Rav Karo perceives in that fact a poignant idea. The Jews have never been as multitudinous as the stars – and have never even comprised a population of major proportions. Hashem’s message to Avram, says Rav Karo, was not about numbers but rather about impact

It was: “Are you able to count the stars of the heavens when the sun is shining? Even though the stars are there, they are invisible because of the powerful light of the sun.”

Your progeny, Hashem was telling Avram, will not be many in number but will, like the sun’s light, be overwhelming in importance.

“All the nations,” explains Rav Karo, “will learn from [the Jews] what is proper and just. Without them, he continues, “the world would only continue to sink into darkness.”

Paul Johnson, in the epilogue of his “A History of the Jews,” writes about his subject:

“To them we owe the idea of equality before the law, both divine and human; of the sanctity of life, and the dignity of the human person; of the individual conscience and so of personal redemption; of the collective conscience and so of social responsibility; of peace as an abstract ideal and love as the foundation of justice… [of] monotheism.

“It is almost beyond our capacity to imagine how the world would have fared if they had never emerged.”

© 2023 Rabbi Avi Shafran

Noach – Symbols Gone Astray

It’s intriguing that two separate images from parshas Noach have been turned by contemporary society into widely used symbols – and each one is decidedly off the mark. 

A dove holding an olive branch in its mouth has become employed as a symbol of peace. To be sure, the sign that the flood was receding was certainly a happy one. But the message of the dove, according to Jewish tradition – the source, after all, of the Torah’s account itself – was not about peace.

It was, in the words of the Gemara (Eruvin 18b), an expression of willful dependence on the Creator. “The dove,” the passage states, “said before the Holy One, Blessed be He: ‘Master of the Universe, let my food be bitter as an olive but given into Your hand, rather than sweet as honey but dependent upon flesh and blood’.”
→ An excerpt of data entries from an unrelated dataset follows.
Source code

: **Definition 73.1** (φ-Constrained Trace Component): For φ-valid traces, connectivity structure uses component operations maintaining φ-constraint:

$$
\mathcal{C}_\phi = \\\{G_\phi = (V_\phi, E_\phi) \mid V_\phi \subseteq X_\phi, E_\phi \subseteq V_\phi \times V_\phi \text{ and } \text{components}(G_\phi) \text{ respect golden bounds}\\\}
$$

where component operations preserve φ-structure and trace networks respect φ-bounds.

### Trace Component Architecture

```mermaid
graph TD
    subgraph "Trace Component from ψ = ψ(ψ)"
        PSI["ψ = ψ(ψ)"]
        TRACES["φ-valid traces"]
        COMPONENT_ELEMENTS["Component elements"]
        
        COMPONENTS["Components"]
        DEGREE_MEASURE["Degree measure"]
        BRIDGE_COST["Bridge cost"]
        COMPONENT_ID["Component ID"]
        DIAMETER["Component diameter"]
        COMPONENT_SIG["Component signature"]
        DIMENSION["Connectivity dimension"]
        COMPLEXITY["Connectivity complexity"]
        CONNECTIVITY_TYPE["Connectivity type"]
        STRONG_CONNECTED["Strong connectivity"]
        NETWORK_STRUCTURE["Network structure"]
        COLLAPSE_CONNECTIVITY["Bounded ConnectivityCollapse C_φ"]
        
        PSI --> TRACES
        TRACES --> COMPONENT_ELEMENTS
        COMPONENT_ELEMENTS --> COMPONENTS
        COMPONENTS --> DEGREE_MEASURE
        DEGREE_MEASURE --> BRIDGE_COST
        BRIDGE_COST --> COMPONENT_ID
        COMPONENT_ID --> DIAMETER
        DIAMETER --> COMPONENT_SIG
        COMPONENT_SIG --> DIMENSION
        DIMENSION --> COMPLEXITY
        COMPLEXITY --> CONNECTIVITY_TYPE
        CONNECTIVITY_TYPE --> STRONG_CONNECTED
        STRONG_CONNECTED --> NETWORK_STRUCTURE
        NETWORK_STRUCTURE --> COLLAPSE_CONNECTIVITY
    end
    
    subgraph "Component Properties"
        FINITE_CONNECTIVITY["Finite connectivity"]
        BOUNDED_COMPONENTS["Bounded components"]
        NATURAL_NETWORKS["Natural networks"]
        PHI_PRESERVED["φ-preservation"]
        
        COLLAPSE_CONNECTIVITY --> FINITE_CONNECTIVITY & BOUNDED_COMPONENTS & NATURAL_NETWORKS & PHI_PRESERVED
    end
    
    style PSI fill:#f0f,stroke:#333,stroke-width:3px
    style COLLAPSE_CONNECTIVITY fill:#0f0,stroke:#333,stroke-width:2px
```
The dove had been well-fed by Noach throughout the months of the flood. But it is described as grateful for the opportunity to be fed directly by the Divine, without a human intermediary. So, rather than “peace,” the dove and its bounty are a symbol of striving for closeness to God.

And then we have the rainbow, the Divine “sign” given to Noach, and to all humanity, adopted of late as a symbol of “pride” in flouting the Torah’s directives to humanity regarding human sexuality. The dove being misguidedly co-opted as a symbol of peace is disappointing. But it pales beside the rainbow’s employ to promote things profoundly at odds with Torah and truth.

The rainbow, according to the Torah’s text, is a sign that Hashem will not destroy His world again – even if humanity is deserving of such, which may be one reason for Chazal’s admonition to not gaze exceedingly at a rainbow; it would be embarrassingly uncouth.

The flood itself came about in part because of sexual immorality (Rashi, Beraishis 6:11).

Nothing could be more woefully misguided than employing the rainbow as a celebratory symbol of what played a role in causing the world’s destruction in the time of Noach.